Please keep to the lines below from the one with "wrist: (98, 119)" through the one with "pinky mcp: (163, 152)", and restate them word for word, ends included.

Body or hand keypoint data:
☆ ☆ ☆ ☆ ☆ ☆ ☆
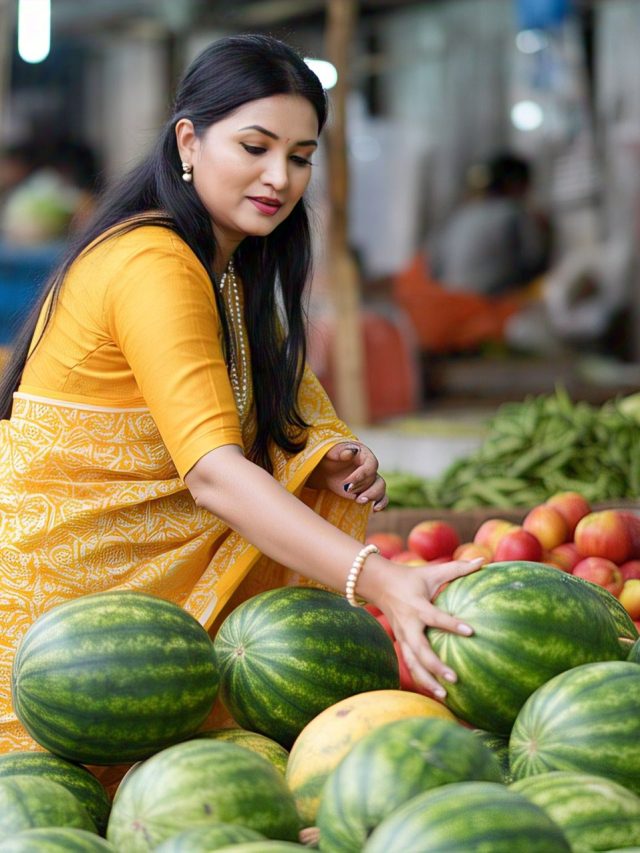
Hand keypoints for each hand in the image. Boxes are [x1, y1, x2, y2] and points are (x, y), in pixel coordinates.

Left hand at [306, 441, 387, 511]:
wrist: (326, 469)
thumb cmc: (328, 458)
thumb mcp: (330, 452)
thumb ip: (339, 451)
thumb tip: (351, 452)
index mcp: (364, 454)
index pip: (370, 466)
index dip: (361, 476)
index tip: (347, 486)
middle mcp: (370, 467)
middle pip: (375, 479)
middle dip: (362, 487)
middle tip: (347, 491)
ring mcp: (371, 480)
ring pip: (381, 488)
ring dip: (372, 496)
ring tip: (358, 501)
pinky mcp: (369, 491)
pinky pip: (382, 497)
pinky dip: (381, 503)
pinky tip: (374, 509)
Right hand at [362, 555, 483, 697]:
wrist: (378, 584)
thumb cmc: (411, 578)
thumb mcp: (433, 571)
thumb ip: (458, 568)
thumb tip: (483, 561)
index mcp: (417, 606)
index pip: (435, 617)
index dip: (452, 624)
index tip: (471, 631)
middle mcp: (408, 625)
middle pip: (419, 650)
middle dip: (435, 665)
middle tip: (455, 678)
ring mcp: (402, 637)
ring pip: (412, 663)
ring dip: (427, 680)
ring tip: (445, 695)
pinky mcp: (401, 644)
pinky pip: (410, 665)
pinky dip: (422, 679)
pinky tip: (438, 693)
☆ ☆ ☆ ☆ ☆ ☆ ☆
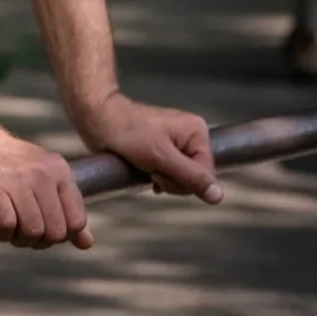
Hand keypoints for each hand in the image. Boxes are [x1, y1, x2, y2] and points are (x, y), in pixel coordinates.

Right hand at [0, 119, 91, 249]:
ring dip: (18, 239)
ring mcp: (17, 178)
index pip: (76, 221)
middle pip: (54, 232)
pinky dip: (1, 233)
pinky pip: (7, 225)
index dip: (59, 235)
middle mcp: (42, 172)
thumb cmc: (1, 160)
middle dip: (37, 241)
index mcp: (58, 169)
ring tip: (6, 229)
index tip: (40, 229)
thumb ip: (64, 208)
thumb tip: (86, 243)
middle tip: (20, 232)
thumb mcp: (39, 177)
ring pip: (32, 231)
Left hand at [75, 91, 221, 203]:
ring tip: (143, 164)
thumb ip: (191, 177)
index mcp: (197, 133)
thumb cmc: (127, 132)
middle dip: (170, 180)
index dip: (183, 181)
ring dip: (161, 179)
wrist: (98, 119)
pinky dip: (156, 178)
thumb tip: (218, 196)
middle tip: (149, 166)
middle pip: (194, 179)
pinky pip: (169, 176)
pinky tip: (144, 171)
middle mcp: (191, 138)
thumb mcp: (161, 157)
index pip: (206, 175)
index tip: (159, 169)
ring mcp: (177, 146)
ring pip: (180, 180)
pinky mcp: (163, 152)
☆ ☆ ☆ ☆ ☆ ☆ ☆
§ **Exercise answer**:
wrist: (98, 119)
pinky dip: (156, 178)
thumb tip: (218, 196)
middle tip: (149, 166)
middle pip: (194, 179)
pinky pip: (169, 176)
pinky tip: (144, 171)
middle mcp: (191, 138)
thumb mcp: (161, 157)
index pip: (206, 175)
index tip: (159, 169)
ring mcp: (177, 146)
ring pip: (180, 180)
pinky mcp: (163, 152)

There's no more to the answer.